Now at this point, we have 2 choices:

  1. Delete everything and re-import the assets that we exported or…
  2. Create a new project and import our exported project

I’m going to do the 2nd choice and make a new project.

Step 1.2: Importing our Exported Assets

We’re going to create a new project and import everything we just exported. To do that:

  1. Select File > New Project…
  2. Call your file whatever you want, but I’m going to call mine First Person Shooter VR

And now we’ll have a fresh new Unity project:

Now we need to re-import everything we exported.

  1. Go to Assets > Import Package > Custom Package and find the .unitypackage that we just created
  2. Afterwards, just choose to re-import everything

Step 2: Set Up Our VR Tools and Settings

The next thing we need to do after we have our new project is that we need to import the Google VR SDK and configure our Unity.

I’m going to be lazy and just refer us to Day 35: Setting Up Google Cardboard In Unity.

Just do the exact same thing in downloading the SDK and setting up our Unity configuration.

Note: In the repo, I already included Google VR SDK 1.100.1 and the necessary changes for Player Settings.

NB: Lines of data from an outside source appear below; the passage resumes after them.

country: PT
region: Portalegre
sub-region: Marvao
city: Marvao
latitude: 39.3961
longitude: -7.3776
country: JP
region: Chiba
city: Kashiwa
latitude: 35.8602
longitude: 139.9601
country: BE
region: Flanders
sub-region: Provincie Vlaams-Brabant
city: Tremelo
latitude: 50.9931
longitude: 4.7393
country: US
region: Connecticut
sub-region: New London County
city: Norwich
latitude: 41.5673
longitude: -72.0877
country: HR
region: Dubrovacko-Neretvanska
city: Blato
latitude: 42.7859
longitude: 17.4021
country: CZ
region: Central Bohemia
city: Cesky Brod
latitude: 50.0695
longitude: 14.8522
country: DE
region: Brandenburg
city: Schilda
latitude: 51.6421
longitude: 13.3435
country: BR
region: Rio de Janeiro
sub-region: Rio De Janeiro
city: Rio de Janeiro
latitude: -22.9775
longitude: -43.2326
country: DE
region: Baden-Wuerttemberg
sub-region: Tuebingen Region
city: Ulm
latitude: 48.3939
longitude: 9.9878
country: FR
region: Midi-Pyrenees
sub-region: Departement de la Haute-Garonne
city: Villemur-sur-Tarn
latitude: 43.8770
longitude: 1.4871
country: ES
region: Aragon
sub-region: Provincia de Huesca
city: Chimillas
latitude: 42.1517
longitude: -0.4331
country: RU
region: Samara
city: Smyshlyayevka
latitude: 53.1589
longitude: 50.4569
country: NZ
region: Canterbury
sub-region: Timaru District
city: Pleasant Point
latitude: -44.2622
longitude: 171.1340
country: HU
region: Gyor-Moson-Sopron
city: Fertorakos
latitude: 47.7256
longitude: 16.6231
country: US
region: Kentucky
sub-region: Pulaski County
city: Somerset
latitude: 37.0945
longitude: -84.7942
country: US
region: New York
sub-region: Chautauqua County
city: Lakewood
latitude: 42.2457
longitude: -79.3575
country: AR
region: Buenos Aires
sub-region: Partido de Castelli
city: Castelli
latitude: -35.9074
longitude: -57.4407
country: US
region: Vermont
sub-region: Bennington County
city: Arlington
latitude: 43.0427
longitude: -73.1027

I assume the PlayerSettings are project-based and not computer-based, but if it’s not, follow the instructions in Day 35.

Step 3: Playing Our Game

At this point, we should be almost ready to play our game!

At this point, we have:

  1. imported the Google VR SDK
  2. Switched to the Android platform
  3. configured our PlayerSettings to the appropriate settings to run a Google Cardboard app

The last thing we need to do that’s specific to our Game Project is that we try to build in Build Settings… we run into a problem to resolve incompatibilities between Color Space and the current settings.

To fix this, we just need to change our Color Space from Linear to Gamma. To do that:

  1. Go to File > Build Settings > Player Settings > Other Settings > Color Spaces
  2. Change Linear to Gamma

With this setting in, we’re ready to build our game.

To do that, I recommend running the development build to build our app.

Contrary to what the name sounds, development build DOES NOT make our build faster, instead it allows us to have access to useful debugging settings gives us access to the Profiler and Script Debugging.

Now once you’re ready, let’s build our game! Make sure your phone is connected to your computer.

  1. Go to File > Build Settings…
  2. Enable Development Build
  3. Click Build And Run
  4. You can save the APK anywhere.

Now enjoy the long wait~!


That’s it for today!

Today we cleaned up a bit of our project and then set up the game so that we can run our app directly from our phone.

The build is long and horrendous, which is unfortunate. There are a couple of solutions available, but I’m going to look at them some other day.

We can also play the game directly from Unity. If we were to play the game right now, we’ll encounter problems.

From a technical limitation:

  1. We can’t move
  2. We can’t reload anymore

To actual technical problems:

  1. The enemies are all black color
  2. We don’t have any of our UI’s anymore

I’ll have to investigate these things and solve them one at a time, but I can finally say, we’re here! We’re finally working in VR!

That’s what we’re going to try and tackle the next couple of days. It’s going to be a fun one!